Work instruction - Using the records below, count the lines containing "Lean" and give only the total.

Stored data entries:
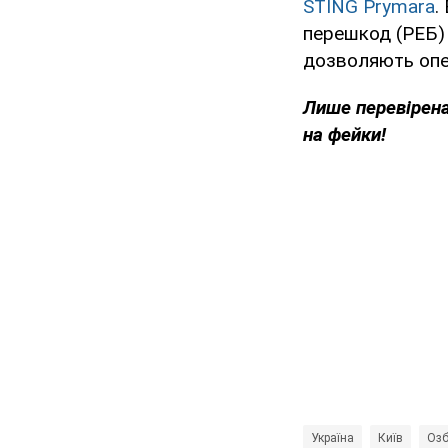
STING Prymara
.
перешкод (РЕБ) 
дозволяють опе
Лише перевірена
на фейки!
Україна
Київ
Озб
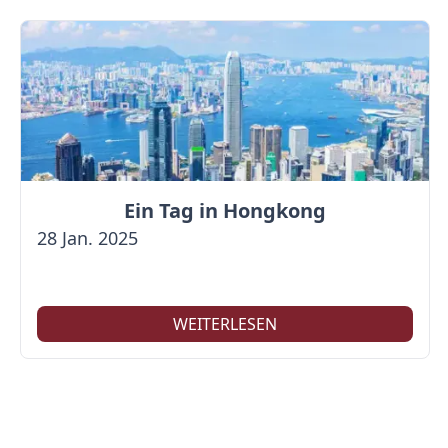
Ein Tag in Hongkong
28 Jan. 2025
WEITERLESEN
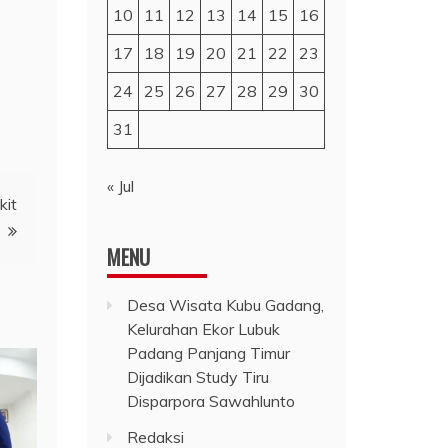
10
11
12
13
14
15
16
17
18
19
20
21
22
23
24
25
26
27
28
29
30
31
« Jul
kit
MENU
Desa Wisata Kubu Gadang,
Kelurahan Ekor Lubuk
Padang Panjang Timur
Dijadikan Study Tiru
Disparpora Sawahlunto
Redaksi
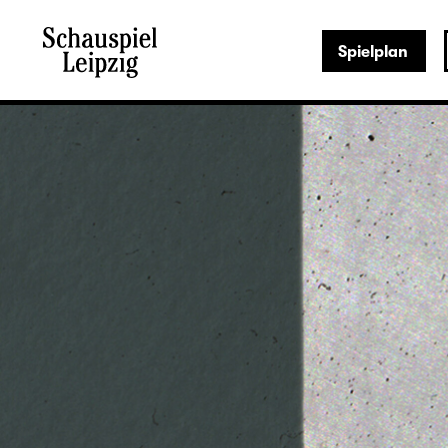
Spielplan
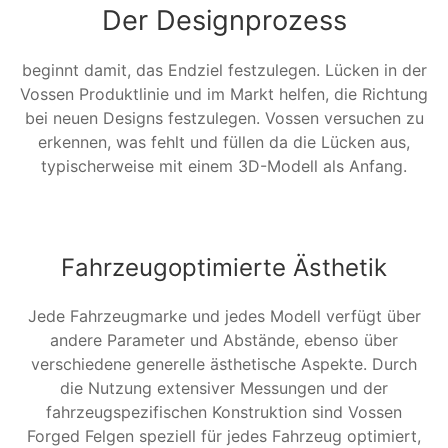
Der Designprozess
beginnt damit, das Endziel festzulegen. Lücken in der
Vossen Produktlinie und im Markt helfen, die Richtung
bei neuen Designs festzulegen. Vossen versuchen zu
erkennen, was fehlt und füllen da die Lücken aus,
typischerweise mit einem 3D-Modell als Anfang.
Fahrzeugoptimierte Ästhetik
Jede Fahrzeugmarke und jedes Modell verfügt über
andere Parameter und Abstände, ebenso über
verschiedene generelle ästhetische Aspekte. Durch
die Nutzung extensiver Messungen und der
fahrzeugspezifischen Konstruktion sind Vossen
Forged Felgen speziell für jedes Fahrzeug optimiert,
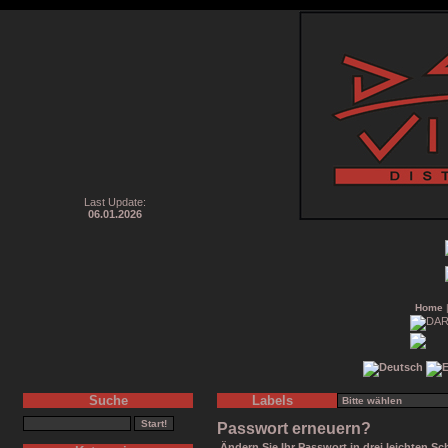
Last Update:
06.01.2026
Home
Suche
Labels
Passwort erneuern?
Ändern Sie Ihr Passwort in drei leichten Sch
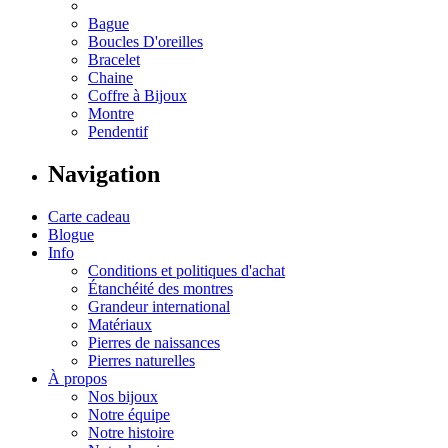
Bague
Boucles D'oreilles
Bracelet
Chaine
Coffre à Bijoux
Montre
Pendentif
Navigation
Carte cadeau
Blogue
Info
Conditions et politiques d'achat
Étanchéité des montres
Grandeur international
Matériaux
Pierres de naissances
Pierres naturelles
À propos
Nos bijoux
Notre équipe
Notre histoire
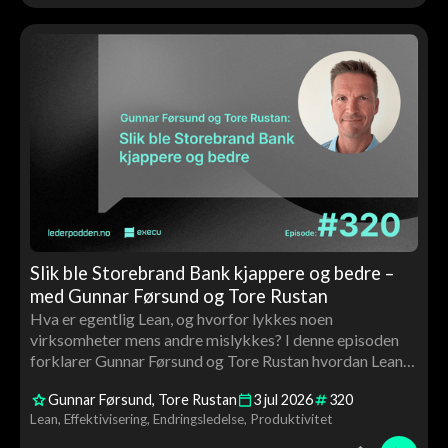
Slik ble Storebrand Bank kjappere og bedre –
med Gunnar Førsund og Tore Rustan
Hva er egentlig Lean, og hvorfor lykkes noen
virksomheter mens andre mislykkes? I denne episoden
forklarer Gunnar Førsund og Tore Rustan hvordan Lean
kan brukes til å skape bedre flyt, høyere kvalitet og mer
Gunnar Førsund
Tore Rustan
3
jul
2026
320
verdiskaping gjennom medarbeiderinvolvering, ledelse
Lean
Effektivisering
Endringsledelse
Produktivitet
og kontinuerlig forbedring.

---

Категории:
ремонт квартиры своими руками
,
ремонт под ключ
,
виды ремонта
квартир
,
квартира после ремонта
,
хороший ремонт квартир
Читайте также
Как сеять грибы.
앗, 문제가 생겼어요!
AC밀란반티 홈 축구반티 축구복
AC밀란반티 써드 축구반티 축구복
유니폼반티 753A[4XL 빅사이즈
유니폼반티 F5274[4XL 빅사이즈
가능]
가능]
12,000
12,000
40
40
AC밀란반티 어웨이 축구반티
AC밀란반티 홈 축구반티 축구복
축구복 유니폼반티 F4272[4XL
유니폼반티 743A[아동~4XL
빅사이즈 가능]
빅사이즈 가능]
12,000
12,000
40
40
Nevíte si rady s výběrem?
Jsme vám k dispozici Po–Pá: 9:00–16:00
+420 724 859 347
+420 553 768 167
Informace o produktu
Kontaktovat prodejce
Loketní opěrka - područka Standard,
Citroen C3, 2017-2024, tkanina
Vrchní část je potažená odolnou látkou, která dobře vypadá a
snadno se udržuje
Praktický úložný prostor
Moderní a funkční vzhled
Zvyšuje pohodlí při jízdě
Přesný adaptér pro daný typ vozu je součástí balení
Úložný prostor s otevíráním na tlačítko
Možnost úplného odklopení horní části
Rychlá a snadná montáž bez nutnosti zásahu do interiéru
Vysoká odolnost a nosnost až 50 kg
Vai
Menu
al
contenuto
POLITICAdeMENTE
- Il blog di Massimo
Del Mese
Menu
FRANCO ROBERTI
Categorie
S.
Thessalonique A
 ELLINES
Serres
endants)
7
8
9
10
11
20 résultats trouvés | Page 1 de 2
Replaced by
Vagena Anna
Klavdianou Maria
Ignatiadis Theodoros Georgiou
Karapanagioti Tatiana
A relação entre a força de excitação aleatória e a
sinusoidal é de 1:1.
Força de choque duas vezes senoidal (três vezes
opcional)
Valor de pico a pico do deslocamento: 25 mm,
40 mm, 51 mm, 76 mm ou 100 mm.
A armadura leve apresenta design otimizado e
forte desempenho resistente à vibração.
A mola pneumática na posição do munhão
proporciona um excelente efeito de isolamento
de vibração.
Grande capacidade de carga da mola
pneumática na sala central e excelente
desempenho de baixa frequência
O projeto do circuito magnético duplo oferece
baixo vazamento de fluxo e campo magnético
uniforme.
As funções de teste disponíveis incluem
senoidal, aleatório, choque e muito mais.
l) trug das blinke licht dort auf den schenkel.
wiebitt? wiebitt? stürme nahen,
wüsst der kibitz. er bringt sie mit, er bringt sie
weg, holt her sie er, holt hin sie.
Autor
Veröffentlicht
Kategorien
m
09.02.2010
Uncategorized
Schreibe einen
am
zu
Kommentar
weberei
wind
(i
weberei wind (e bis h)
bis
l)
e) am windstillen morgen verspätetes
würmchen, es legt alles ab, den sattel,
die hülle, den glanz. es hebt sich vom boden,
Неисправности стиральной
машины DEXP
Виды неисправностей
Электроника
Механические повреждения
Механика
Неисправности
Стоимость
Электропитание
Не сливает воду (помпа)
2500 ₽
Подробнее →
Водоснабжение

Response to this exercise - 3